AgentSoap Threat Intelligence Feeds

This document outlines the OSINT (Open Source Intelligence) feeds ingested by the AgentSoap platform to provide real-time risk scoring for agentic workflows.

Active Data Sources

1. URLhaus (by Abuse.ch)

Purpose: Domain and URL reputation.
Source: https://urlhaus.abuse.ch/downloads/csv_recent/
Format: CSV
Ingestion Frequency: Daily
Metrics: Flags domains used for malware distribution and phishing.

2. Job Board Scams (Recruitment Fraud)

Purpose: Specialized detection for recruitment fraud and "Work from Home" scams.
Source: https://raw.githubusercontent.com/fin-threat-intel/job-scams/main/scams.json
Format: JSON
Ingestion Frequency: Daily
Metrics: High-severity flags (Score: 100) for domains hosting fake data-entry or mystery shopper roles.

3. HuggingFace Agentic-Threats (Patterns)

Purpose: Semantic pattern matching for Prompt Injections.
Source: https://huggingface.co/api/datasets/agentic-threats/raw/main/patterns.json
Format: JSON
Ingestion Frequency: Daily
Metrics: High-confidence regex and semantic strings known to trigger behavior hijacking in LLMs.

3. Chainabuse (Wallets) - Planned

Purpose: Crypto wallet risk scoring.
Source: https://api.chainabuse.com/v1/reports
Metrics: Identifies wallets associated with scams and money laundering.
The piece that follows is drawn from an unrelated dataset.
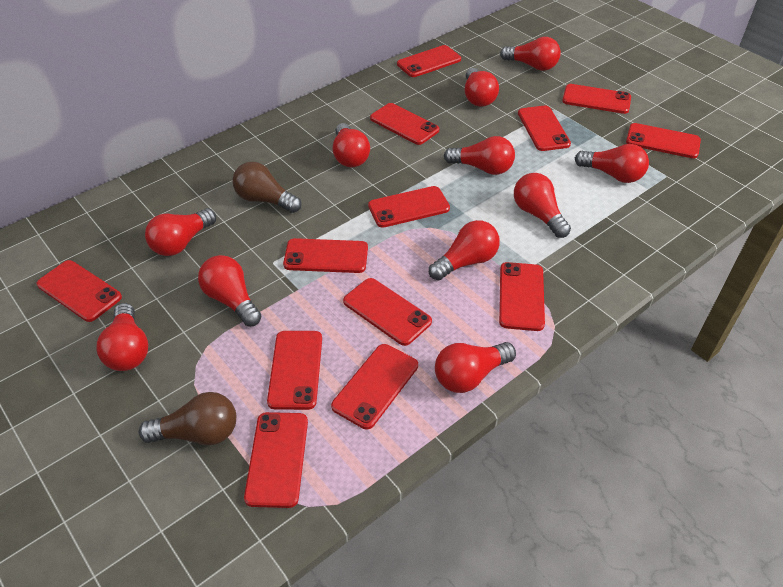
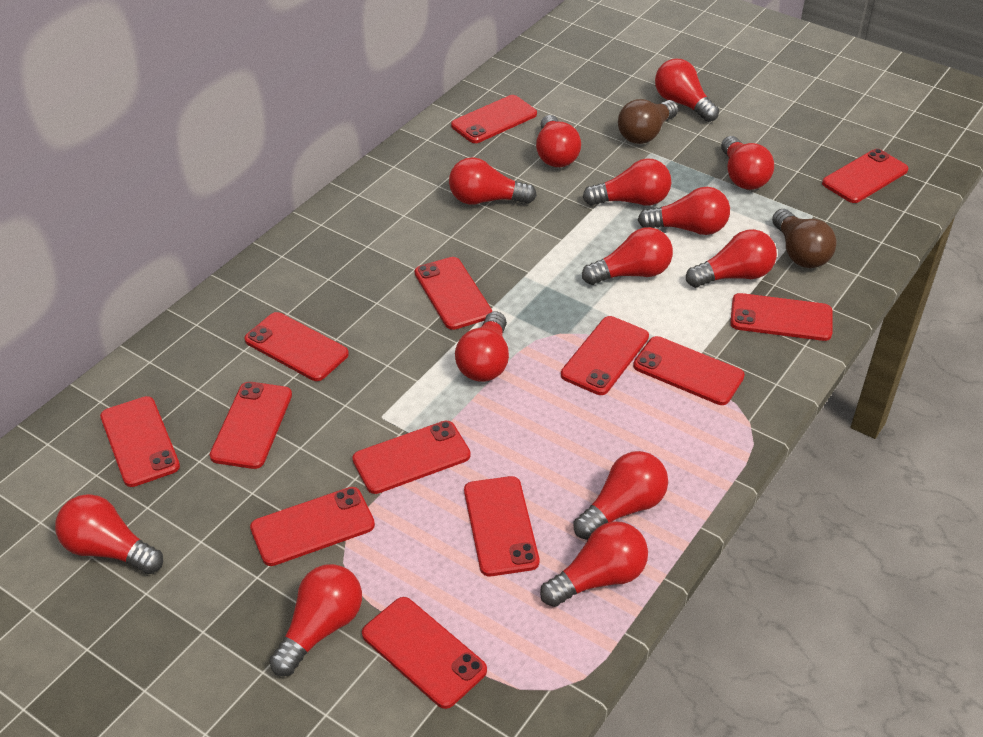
red light bulb: 11 -> 13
Data Schema (ThreatEntities)

All ingested threats are normalized into the threat_entities table:

Column	Type	Description
`type`	Enum	`domain`, `vendor_name`, `routing_number`, `wallet_address`, `semantic_pattern`
`value`	String	The unique identifier for the threat (e.g., `scam.com`).
`risk_score`	Integer	0-100 indicating the severity.
`source`	String	The origin feed (e.g., `URLhaus`).
`flag_reason`	String	Human-readable explanation for the block.

Ingestion Pipeline

The ingestion is handled by the ingest:threat-feeds Artisan command. It uses atomic upsert operations to ensure data freshness without duplication.